- What to work on -
Convert all of the data below into a JSON list of strings, with each line as its own string and blank lines left out.

#### Records supplied

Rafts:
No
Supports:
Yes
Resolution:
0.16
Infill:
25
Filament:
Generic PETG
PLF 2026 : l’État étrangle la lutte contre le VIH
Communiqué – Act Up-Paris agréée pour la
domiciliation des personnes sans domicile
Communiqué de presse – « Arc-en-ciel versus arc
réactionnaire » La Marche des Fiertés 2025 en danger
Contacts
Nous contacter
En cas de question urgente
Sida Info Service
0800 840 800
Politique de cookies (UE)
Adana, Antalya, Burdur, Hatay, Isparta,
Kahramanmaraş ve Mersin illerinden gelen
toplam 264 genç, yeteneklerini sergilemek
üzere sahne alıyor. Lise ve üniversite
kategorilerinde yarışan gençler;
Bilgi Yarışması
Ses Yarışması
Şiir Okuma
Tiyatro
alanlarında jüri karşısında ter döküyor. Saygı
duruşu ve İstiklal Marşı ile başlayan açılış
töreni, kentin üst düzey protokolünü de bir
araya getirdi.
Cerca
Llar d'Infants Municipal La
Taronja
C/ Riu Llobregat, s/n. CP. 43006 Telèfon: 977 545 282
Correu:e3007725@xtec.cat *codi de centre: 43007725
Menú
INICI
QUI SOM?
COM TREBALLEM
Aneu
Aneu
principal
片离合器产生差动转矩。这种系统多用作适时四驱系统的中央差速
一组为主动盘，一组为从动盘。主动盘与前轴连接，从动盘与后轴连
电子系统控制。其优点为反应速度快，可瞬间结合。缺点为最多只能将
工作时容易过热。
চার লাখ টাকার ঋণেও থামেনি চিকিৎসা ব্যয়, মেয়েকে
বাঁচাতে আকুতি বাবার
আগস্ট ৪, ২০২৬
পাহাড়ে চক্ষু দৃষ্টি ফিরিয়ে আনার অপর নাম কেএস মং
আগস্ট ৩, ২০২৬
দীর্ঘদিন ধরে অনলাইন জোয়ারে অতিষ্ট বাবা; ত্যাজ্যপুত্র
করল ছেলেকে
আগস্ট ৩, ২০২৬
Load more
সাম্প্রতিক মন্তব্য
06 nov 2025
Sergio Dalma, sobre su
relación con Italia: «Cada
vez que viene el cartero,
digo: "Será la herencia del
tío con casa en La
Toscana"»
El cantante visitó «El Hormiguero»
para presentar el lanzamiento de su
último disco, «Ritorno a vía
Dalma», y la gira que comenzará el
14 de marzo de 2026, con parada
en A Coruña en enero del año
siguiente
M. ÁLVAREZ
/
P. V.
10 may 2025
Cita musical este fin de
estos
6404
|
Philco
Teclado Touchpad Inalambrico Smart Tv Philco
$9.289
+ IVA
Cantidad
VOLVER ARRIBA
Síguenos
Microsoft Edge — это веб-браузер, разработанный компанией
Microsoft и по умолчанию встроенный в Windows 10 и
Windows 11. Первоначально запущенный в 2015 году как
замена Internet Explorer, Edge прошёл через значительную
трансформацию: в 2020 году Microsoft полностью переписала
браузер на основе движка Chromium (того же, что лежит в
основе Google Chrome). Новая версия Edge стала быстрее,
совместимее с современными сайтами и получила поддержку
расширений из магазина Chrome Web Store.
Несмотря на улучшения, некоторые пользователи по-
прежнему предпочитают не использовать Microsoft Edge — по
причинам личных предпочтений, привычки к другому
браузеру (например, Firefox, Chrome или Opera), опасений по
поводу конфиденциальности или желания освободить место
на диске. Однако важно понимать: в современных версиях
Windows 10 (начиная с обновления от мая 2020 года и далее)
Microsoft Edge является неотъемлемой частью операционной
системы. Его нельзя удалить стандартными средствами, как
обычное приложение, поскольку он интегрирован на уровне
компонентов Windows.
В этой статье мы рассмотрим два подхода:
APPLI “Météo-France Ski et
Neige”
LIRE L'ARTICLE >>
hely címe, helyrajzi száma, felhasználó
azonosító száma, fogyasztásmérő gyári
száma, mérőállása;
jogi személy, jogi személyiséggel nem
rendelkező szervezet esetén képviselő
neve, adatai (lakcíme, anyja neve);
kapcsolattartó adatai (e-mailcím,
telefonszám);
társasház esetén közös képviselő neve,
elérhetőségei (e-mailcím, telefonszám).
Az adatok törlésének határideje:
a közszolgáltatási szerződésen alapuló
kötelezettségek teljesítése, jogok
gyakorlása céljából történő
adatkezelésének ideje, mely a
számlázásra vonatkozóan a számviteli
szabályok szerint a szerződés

########

- Solution to this problem -
[
  "Rafts:",
  "No",
  "Supports:",
  "Yes",
  "Resolution:",
  "0.16",
  "Infill:",
  "25",
  "Filament:",
  "Generic PETG",
  "PLF 2026 : l’État étrangle la lutte contre le VIH",
  "Communiqué – Act Up-Paris agréée pour la",
  "domiciliation des personnes sans domicile",
  "Communiqué de presse – « Arc-en-ciel versus arc",
  "réactionnaire » La Marche des Fiertés 2025 en danger",
  "Contacts",
  "Nous contacter",
  "En cas de question urgente",
  "Sida Info Service",
  "0800 840 800",
  "Politique de cookies (UE)",
  "Adana, Antalya, Burdur, Hatay, Isparta,",
  "Kahramanmaraş ve Mersin illerinden gelen",
  "toplam 264 genç, yeteneklerini sergilemek",
  "üzere sahne alıyor. Lise ve üniversite",
  "kategorilerinde yarışan gençler;",
  "Bilgi Yarışması",
  "Ses Yarışması",
  "Şiir Okuma",
  "Tiyatro",
  "alanlarında jüri karşısında ter döküyor. Saygı",
  "duruşu ve İstiklal Marşı ile başlayan açılış",
  "töreni, kentin üst düzey protokolünü de bir",
  "araya getirdi.",
  "Cerca",
  "Llar d'Infants Municipal La",
  "Taronja",
  "C/ Riu Llobregat, s/n. CP. 43006 Telèfon: 977 545 282",
  "Correu:e3007725@xtec.cat *codi de centre: 43007725",
  "Menú",
  "INICI",
  "QUI SOM?",
  "COM TREBALLEM",
  "Aneu",
  "Aneu",
  "principal",
  "片离合器产生差动转矩。这种系统多用作适时四驱系统的中央差速",
  "一组为主动盘，一组为从动盘。主动盘与前轴连接，从动盘与后轴连",
  "电子系统控制。其优点为反应速度快，可瞬间结合。缺点为最多只能将",
  "工作时容易过热。",
  "চার লাখ টাকার ঋণেও থামেনি চিকিৎসা ব্যয়, মেয়েকে",
  "বাঁচাতে আকুতি বাবার",
  "আগস্ট ৪, ২০২৬",
  "পাহাড়ে চক্ষু দৃষ্টি ফিরিয়ে আনার অপর নাম কেএস মং",
  "আগস্ট ৩, ২০২৬",
  "দীর্ঘদিন ধরে অনলাইন জোয়ারে অতিষ্ট বাবা; ত্যাজ্যপুত্র",
  "করল ছেলেকে",
  "আগস্ট ৩, ২০২৬",
  "Load more",
  "সাম্প্রতিক মন্তব্য",
  "06 nov 2025",
  "Sergio Dalma, sobre su",
  "relación con Italia: «Cada",
  "vez que viene el cartero,",
  "digo: \"Será la herencia del",
  "tío con casa en La",
  "Toscana\"»",
  "El cantante visitó «El Hormiguero»",
  "para presentar el lanzamiento de su",
  "último disco, «Ritorno a vía",
  "Dalma», y la gira que comenzará el",
  "14 de marzo de 2026, con parada",
  "en A Coruña en enero del año",
  "siguiente",
  "M. ÁLVAREZ",
  "/",
  "P. V.",
  "10 may 2025",
  "Cita musical este fin de",
  "estos",
  "6404",
  "|",
  "Philco",
  "Teclado Touchpad Inalambrico Smart Tv Philco",
  "$9.289",
  "+ IVA",
  "Cantidad",
  "VOLVER ARRIBA",
  "Síguenos",
  "Microsoft Edge — это веб-браузер, разработанный компанией",
  "Microsoft и по умолчанию встроенный в Windows 10 и",
  "Windows 11. Первоначально запущенный в 2015 году как",
  "замена Internet Explorer, Edge прошёл через значительную",
  "трансформацию: в 2020 году Microsoft полностью переписала",
  "браузер на основе движка Chromium (того же, что лежит в",
  "основе Google Chrome). Новая версия Edge стала быстрее,",
  "совместимее с современными сайтами и получила поддержку",
  "расширений из магазина Chrome Web Store.",
  "Несмотря на улучшения, некоторые пользователи по-",
  "прежнему предпочитают не использовать Microsoft Edge — по",
  "причинам личных предпочтений, привычки к другому",
  "браузеру (например, Firefox, Chrome или Opera), опасений по",
  "поводу конфиденциальности или желания освободить место",
  "на диске. Однако важно понимать: в современных версиях",
  "Windows 10 (начиная с обновления от мая 2020 года и далее)",
  "Microsoft Edge является неотъемлемой частью операционной",
  "системы. Его нельзя удалить стандартными средствами, как",
  "обычное приложение, поскольку он интегрирован на уровне",
  "компонентов Windows.",
  "В этой статье мы рассмотрим два подхода:",
  "APPLI “Météo-France Ski et",
  "Neige”",
  "LIRE L'ARTICLE >>",
  "hely címe, helyrajzi száma, felhasználó",
  "azonosító száma, fogyasztásmérő gyári",
  "száma, mérőállása;",
  "jogi személy, jogi személyiséggel nem",
  "rendelkező szervezet esetén képviselő",
  "neve, adatai (lakcíme, anyja neve);",
  "kapcsolattartó adatai (e-mailcím,",
  "telefonszám);",
  "társasház esetén közös képviselő neve,",
  "elérhetőségei (e-mailcím, telefonszám).",
  "Az adatok törlésének határideje:",
  "a közszolgáltatási szerződésen alapuló",
  "kötelezettségek teljesítése, jogok",
  "gyakorlása céljából történő",
  "adatkezelésének ideje, mely a",
  "számlázásra vonatkozóan a számviteli",
  "szabályok szerint a szerződés"
]